# How to complete this task
Write the stretch of the listing from the line containing "Votre espace client professionnel et" through the line containing "Chez AXA nous" as a JSON list of strings, one string per line, leaving out blank lines.

───── Raw data

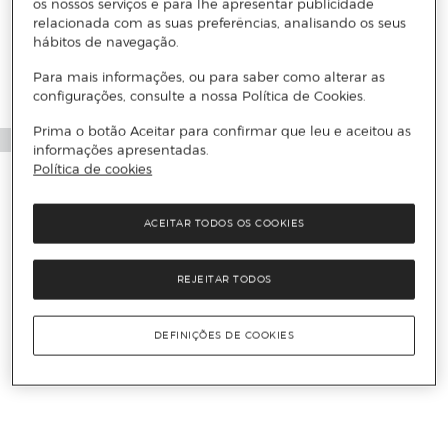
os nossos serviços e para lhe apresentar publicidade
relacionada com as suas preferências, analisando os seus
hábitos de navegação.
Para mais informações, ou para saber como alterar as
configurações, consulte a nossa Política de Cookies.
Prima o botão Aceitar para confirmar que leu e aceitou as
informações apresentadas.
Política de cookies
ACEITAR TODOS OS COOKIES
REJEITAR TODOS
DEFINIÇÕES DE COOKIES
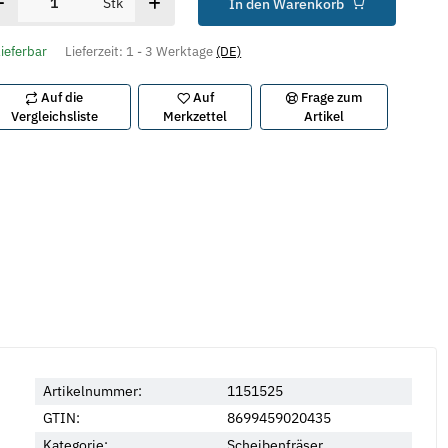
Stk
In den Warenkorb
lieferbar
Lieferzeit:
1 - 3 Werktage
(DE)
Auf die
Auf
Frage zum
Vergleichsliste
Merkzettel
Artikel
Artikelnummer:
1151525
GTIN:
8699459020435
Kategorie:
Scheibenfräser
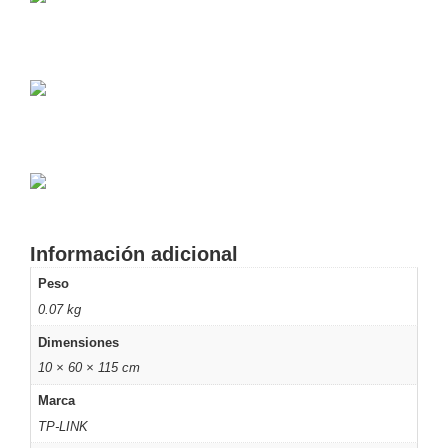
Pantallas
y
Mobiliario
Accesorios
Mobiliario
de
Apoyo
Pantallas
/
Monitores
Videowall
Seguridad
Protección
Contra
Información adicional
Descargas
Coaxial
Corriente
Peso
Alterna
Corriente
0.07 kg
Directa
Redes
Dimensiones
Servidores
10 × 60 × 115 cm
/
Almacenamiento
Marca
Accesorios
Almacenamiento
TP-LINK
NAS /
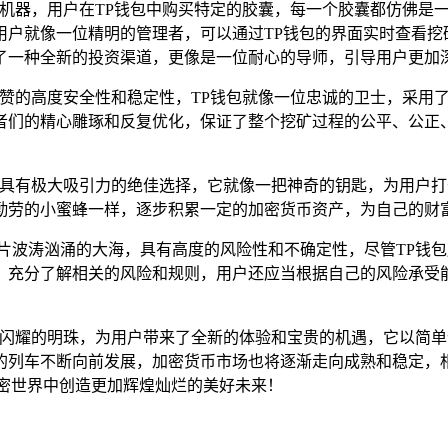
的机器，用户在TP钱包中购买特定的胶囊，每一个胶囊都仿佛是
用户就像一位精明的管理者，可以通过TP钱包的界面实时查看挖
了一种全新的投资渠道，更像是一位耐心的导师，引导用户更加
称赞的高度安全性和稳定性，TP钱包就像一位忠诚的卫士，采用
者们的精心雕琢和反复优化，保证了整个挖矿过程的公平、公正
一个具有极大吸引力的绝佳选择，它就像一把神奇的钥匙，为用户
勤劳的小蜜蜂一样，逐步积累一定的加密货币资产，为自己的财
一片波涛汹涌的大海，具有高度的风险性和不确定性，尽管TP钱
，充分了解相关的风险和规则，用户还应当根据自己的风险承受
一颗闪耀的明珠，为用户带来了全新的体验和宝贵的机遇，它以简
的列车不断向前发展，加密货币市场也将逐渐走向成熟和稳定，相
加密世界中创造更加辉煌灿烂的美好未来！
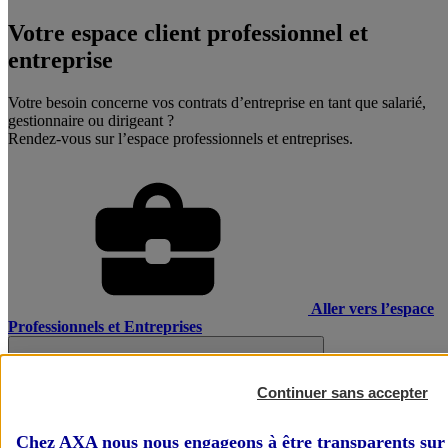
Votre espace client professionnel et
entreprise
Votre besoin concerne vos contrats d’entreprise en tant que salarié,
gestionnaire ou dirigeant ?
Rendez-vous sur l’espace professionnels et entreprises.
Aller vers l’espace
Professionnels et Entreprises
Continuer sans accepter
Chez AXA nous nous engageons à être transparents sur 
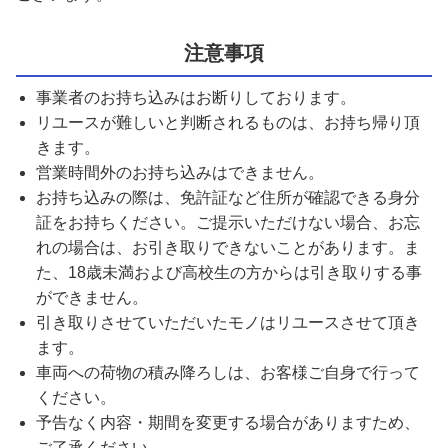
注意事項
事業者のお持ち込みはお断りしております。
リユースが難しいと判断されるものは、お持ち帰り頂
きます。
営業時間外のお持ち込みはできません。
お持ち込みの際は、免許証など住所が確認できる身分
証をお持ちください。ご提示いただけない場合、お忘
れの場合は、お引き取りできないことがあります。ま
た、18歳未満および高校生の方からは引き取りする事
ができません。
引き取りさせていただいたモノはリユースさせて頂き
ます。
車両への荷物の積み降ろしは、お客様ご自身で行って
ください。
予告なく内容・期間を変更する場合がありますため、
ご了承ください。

──────────
───── Raw data

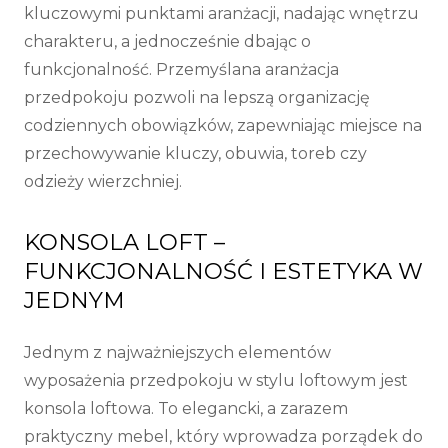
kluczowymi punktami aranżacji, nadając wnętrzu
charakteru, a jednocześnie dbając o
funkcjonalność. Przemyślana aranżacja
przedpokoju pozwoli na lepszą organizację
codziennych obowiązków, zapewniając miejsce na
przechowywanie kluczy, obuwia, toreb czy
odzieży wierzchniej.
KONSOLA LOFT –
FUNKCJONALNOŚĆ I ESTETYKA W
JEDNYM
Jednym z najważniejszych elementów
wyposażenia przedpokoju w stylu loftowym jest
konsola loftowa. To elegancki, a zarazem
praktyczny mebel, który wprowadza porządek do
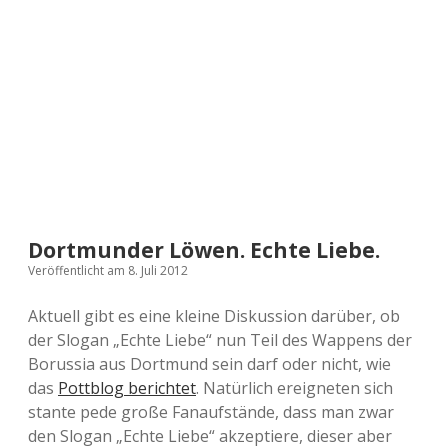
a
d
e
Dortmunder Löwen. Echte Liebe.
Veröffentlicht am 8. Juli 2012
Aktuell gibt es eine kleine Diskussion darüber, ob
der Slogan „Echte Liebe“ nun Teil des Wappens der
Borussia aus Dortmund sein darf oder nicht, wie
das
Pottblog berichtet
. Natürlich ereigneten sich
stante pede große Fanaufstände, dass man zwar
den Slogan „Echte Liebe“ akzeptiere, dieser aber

──────────

# Answer to the exercise
[
  "Votre espace client professionnel et",
  "entreprise",
  "Votre besoin concerne vos contrats d’entreprise en tant que salarié,",
  "gestionnaire ou dirigeant ?",
  "Rendez-vous sur l’espace professionnels et entreprises.",
  "Aller vers l’espace",
  "Professionnels et Entreprises",
  "Continuer sans accepter",
  "Chez AXA nous nous engageons à être transparents sur "
]